Despite what you may have heard, I do not spend all of my time following IKEA’s every move and hacking their furniture into cat habitats. But I do enjoy good design at prices that are actually within my reach, so I was bummed to have missed the limited-edition re-release of IKEA’s Ekenäset chair. By the time I clued in to the sleek wood and slubby linen-blend cover, it was still on the website but out of stock at every location I checked. And I checked every location in the US.
So I had nothing to lose trying to get the inside track on social media. I didn’t expect anything but I tweeted anyway.

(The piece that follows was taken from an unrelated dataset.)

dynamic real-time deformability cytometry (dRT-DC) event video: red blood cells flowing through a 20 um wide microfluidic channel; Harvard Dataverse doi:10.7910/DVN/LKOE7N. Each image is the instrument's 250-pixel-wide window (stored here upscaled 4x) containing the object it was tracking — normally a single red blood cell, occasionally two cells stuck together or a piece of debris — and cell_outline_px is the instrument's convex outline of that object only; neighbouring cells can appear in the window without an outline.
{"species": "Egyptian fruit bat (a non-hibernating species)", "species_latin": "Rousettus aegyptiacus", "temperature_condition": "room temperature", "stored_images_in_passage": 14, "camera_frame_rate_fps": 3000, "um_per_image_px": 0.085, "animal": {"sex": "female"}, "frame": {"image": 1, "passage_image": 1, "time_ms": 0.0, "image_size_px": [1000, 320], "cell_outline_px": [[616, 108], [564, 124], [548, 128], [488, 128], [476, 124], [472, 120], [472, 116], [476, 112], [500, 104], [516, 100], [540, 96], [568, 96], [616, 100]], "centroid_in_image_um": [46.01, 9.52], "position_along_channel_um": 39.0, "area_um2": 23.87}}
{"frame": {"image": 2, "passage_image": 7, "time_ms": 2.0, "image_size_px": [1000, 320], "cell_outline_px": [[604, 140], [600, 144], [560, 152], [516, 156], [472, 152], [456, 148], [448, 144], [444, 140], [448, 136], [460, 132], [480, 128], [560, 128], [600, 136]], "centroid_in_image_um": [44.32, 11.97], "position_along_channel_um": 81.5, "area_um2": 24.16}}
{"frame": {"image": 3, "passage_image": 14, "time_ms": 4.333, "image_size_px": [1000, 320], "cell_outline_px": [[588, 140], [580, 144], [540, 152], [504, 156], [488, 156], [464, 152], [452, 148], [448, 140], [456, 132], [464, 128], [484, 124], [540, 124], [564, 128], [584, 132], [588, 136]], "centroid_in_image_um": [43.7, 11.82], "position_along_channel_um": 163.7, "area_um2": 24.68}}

I’ll spare you the additional tweets and DMs, but eventually I got the tweet I was looking for, my twitter buddy at the store spied some Ekenäsets in the “as-is” section. The race was on. The goods were on the showroom floor, I was in a race against anybody who might be wandering by with an eye for some mid-century revival seating at 30% off. Having already studied the assembly instructions online, I packed up my cordless drill with allen key bit and a couple of wrenches – as-is items is usually assembled and I would have to disassemble the chairs to get them into my car – and headed out.
Into yet another Boston-area snowstorm. At rush hour. On 93 South. A horrible 90 minutes later, dizzy, dehydrated, shaking with road rage, I staggered into the store, not even pausing for fortifying meatballs, and made a beeline for the as-is section.
There they were, two Ekenäset chairs, just sitting there, one up on a little platform right at the entrance to the as-is section. I sat in one, then the other. They seemed sound, clean, unblemished, not covered in pet hair. I put one on my cart and turned the other over to double-check my plan of disassembly. A woman nearby said, “you know there are some in those boxes over there, too, right?”
In the boxes? As in new? NIB and NWT? Could it be? I checked the boxes. I matched the product numbers. I asked a passing associate. Yes, there were four more Ekenäset chairs. They were all 30% off. They were still packed in their boxes, nothing as-is about them but the price. What crazy Swedish capitalism makes things cheaper when they get scarce? I could buy the lot of them and flip them on craigslist for full price if not more!
I backed away from that madness and heaved two boxes onto my cart. On the way out of the store I dropped a tweet of thanks to my inside informant and noted that four chairs remained, two still in their boxes. I hope they’ve gone to good homes.